(About this task): Restate word for word the line with "#修改的地方1: 这里加了-shared，表示生成动态库" and all lines after it; please stop only at the end of the listing below.
◇ ◇ ◇ ◇ ◇
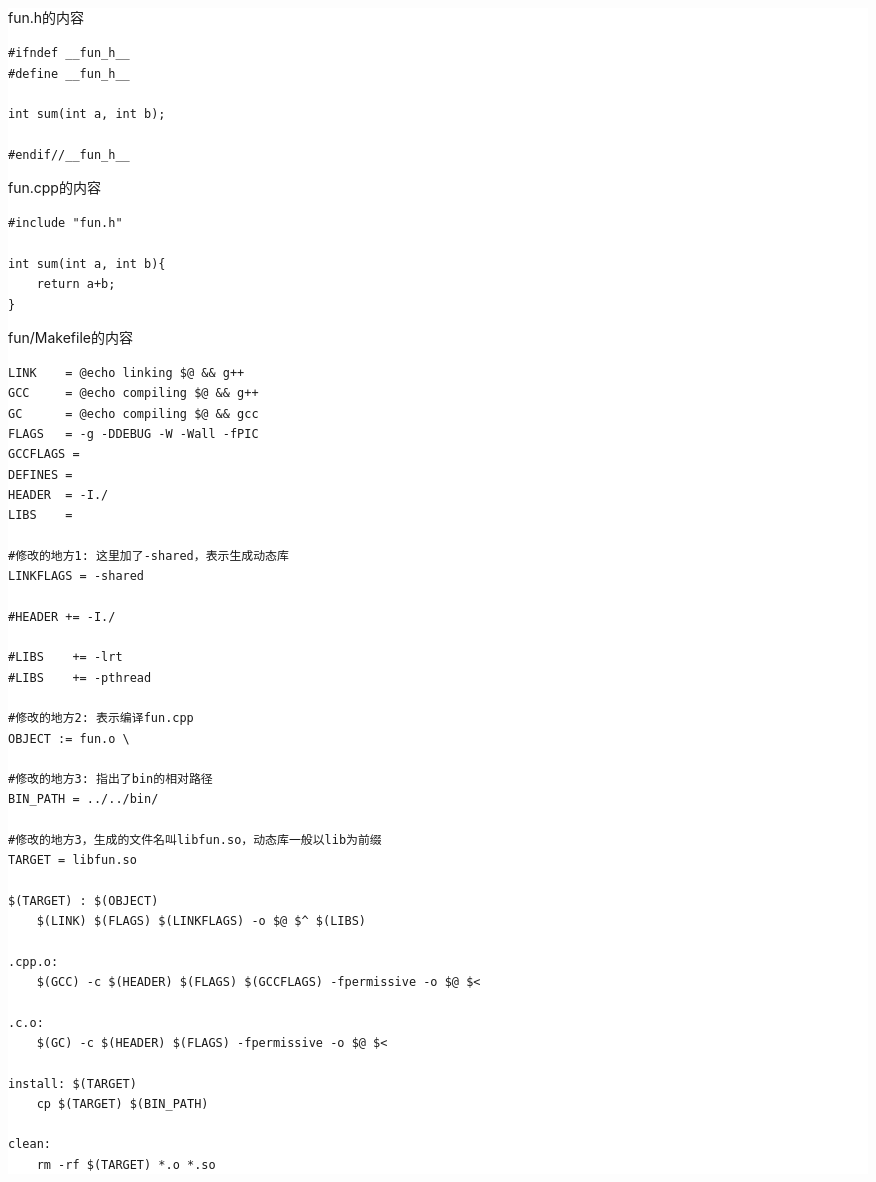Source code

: fun.h的内容

	#ifndef __fun_h__
	#define __fun_h__

	int sum(int a, int b); 

	#endif//__fun_h__

fun.cpp的内容

	#include "fun.h"

	int sum(int a, int b){
	    return a+b;
	}

fun/Makefile的内容

	LINK    = @echo linking $@ && g++ 
	GCC     = @echo compiling $@ && g++ 
	GC      = @echo compiling $@ && gcc 
	FLAGS   = -g -DDEBUG -W -Wall -fPIC
	GCCFLAGS = 
	DEFINES = 
	HEADER  = -I./
	LIBS    = 

	#修改的地方1: 这里加了-shared，表示生成动态库
	LINKFLAGS = -shared

	#HEADER += -I./

	#LIBS    += -lrt
	#LIBS    += -pthread
	
	#修改的地方2: 表示编译fun.cpp
	OBJECT := fun.o \

	#修改的地方3: 指出了bin的相对路径
	BIN_PATH = ../../bin/

	#修改的地方3，生成的文件名叫libfun.so，动态库一般以lib为前缀
	TARGET = libfun.so

	$(TARGET) : $(OBJECT) 
		$(LINK) $(FLAGS) $(LINKFLAGS) -o $@ $^ $(LIBS)

	.cpp.o:
		$(GCC) -c $(HEADER) $(FLAGS) $(GCCFLAGS) -fpermissive -o $@ $<

	.c.o:
		$(GC) -c $(HEADER) $(FLAGS) -fpermissive -o $@ $<

	install: $(TARGET)
		cp $(TARGET) $(BIN_PATH)

	clean:
		rm -rf $(TARGET) *.o *.so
◇ ◇ ◇ ◇ ◇
(Result for this task):
	#修改的地方1: 这里加了-shared，表示生成动态库
	LINKFLAGS = -shared

	#HEADER += -I./

	#LIBS    += -lrt
	#LIBS    += -pthread
	
	#修改的地方2: 表示编译fun.cpp
	OBJECT := fun.o \

	#修改的地方3: 指出了bin的相对路径
	BIN_PATH = ../../bin/

	#修改的地方3，生成的文件名叫libfun.so，动态库一般以lib为前缀
	TARGET = libfun.so

	$(TARGET) : $(OBJECT) 
		$(LINK) $(FLAGS) $(LINKFLAGS) -o $@ $^ $(LIBS)

	.cpp.o:
		$(GCC) -c $(HEADER) $(FLAGS) $(GCCFLAGS) -fpermissive -o $@ $<

	.c.o:
		$(GC) -c $(HEADER) $(FLAGS) -fpermissive -o $@ $<

	install: $(TARGET)
		cp $(TARGET) $(BIN_PATH)

	clean:
		rm -rf $(TARGET) *.o *.so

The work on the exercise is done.